How the web was won

  Harnessing Collective Intelligence  

Home  |  XP Performance Tuning  |  XP Tips  |  More XP Tweaks  |  XP Services

Google's success

Google's life began as a native web application, never sold or packaged, but delivered as a service with customers paying directly or indirectly for the use of that service. No scheduled software releases, just continuous improvement. No licensing or sale, just usage. No porting to different platforms so that customers can run the software on their own equipment, just a massively scalable collection of commodity PCs running open source operating systems plus homegrown applications and utilities that no one outside the company ever gets to see.

Google isn't just a collection of software tools, it's a specialized database. Without the data, the tools are useless; without the software, the data is unmanageable. Software licensing and control over APIs is irrelevant because the software never needs be distributed only performed, because without the ability to collect and manage the data, the software is of little use. In fact, the value of the software is proportional to the scale of the data it helps to manage.

### DATA EXTRACTS
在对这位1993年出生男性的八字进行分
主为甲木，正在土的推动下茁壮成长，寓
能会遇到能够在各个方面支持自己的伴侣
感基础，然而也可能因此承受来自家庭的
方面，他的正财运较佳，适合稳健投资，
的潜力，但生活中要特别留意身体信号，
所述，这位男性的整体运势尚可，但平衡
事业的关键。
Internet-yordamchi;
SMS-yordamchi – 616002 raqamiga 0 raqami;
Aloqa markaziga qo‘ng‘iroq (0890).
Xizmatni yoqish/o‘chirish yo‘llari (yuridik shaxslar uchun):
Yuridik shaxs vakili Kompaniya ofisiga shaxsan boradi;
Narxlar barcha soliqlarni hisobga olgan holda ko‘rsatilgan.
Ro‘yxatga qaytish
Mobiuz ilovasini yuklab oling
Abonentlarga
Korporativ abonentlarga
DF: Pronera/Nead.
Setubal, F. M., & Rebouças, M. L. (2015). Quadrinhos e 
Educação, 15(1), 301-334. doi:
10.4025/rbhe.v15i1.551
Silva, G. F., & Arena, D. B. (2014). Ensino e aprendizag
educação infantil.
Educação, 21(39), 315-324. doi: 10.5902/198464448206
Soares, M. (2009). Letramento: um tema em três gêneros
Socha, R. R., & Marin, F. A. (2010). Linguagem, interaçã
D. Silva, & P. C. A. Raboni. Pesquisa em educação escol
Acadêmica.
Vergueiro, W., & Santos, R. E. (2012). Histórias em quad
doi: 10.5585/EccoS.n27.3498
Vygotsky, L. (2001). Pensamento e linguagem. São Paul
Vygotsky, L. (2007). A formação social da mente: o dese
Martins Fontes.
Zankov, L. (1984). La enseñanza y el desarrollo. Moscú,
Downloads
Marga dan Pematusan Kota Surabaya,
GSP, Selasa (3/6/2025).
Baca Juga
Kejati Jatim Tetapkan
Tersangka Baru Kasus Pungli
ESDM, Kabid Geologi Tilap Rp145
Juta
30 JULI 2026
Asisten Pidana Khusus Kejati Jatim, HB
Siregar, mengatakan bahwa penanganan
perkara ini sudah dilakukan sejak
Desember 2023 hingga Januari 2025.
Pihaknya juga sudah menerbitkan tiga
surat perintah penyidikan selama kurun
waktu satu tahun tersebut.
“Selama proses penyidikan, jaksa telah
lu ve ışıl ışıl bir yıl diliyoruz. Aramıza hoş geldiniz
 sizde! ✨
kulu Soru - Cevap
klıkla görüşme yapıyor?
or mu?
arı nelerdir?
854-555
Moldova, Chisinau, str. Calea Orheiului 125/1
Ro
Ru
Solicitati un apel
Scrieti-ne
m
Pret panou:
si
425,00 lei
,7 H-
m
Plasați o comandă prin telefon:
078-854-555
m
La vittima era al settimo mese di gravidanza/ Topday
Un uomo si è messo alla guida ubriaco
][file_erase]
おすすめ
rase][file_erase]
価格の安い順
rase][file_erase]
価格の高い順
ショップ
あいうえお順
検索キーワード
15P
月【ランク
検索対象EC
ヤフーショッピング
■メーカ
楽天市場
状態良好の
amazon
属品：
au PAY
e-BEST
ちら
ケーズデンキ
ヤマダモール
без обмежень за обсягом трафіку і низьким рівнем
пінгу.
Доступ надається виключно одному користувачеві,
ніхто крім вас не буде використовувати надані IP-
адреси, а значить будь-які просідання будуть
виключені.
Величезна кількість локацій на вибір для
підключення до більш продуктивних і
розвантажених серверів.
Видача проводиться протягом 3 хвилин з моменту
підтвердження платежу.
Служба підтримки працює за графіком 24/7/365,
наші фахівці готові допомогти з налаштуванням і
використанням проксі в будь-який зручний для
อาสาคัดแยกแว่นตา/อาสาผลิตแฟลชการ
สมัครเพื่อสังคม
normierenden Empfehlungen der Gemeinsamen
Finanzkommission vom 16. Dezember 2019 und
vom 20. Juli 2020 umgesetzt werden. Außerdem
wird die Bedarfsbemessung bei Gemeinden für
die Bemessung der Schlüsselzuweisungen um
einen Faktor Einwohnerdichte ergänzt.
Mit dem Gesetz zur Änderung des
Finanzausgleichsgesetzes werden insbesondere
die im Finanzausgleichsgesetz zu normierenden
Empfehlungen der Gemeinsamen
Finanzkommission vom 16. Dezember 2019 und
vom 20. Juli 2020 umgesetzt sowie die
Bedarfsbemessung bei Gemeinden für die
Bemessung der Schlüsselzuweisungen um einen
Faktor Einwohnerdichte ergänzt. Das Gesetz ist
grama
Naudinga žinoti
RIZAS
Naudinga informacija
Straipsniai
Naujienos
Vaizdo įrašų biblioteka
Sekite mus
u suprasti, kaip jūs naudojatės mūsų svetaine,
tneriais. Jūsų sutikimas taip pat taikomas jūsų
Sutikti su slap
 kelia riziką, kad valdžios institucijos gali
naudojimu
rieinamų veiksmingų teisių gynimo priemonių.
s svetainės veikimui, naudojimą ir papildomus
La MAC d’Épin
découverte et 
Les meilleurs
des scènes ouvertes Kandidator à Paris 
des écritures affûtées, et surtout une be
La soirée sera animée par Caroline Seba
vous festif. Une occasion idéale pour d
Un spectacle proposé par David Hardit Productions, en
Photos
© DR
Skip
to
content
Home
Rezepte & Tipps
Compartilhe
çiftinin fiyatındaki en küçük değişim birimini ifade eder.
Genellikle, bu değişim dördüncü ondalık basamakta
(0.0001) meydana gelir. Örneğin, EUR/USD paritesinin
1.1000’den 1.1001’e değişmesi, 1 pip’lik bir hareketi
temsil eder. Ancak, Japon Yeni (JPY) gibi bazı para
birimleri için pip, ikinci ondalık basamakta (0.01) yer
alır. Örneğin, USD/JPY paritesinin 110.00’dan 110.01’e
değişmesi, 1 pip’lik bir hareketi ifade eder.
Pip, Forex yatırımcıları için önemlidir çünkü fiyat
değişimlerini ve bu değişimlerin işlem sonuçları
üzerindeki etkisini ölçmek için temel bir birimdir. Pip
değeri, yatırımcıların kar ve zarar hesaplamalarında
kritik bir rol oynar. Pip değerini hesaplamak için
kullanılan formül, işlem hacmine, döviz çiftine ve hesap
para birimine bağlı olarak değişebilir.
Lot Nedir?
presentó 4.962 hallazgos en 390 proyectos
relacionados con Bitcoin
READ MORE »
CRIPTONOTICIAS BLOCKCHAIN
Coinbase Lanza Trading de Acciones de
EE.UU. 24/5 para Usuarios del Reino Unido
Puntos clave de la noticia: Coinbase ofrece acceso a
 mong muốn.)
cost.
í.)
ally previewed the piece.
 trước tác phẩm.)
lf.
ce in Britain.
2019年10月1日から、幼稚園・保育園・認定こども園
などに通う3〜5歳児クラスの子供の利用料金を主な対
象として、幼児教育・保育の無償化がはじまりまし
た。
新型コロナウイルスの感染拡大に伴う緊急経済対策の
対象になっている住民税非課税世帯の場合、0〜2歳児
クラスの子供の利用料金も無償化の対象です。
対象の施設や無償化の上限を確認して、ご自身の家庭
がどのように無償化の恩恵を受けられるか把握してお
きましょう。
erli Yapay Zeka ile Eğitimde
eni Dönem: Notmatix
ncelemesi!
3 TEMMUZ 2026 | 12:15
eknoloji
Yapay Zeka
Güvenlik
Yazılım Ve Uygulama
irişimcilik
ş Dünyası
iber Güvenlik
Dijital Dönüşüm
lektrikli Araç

### EXERCISE DIRECTIONS
In the passage on Google's success, repeat the text starting with "Home  |  XP" and going on through "gets to see.", and swap "commodity PCs" for "commodity servers". The listing is separate material and has no connection to the passage on Google's success.

### REPLY TO THE EXERCISE
Home  |  XP Performance Tuning  |  XP Tips  |  More XP Tweaks  |  XP Services

Google's success

Google's life began as a native web application, never sold or packaged, but delivered as a service with customers paying directly or indirectly for the use of that service. No scheduled software releases, just continuous improvement. No licensing or sale, just usage. No porting to different platforms so that customers can run the software on their own equipment, just a massively scalable collection of commodity servers running open source operating systems plus homegrown applications and utilities that no one outside the company ever gets to see.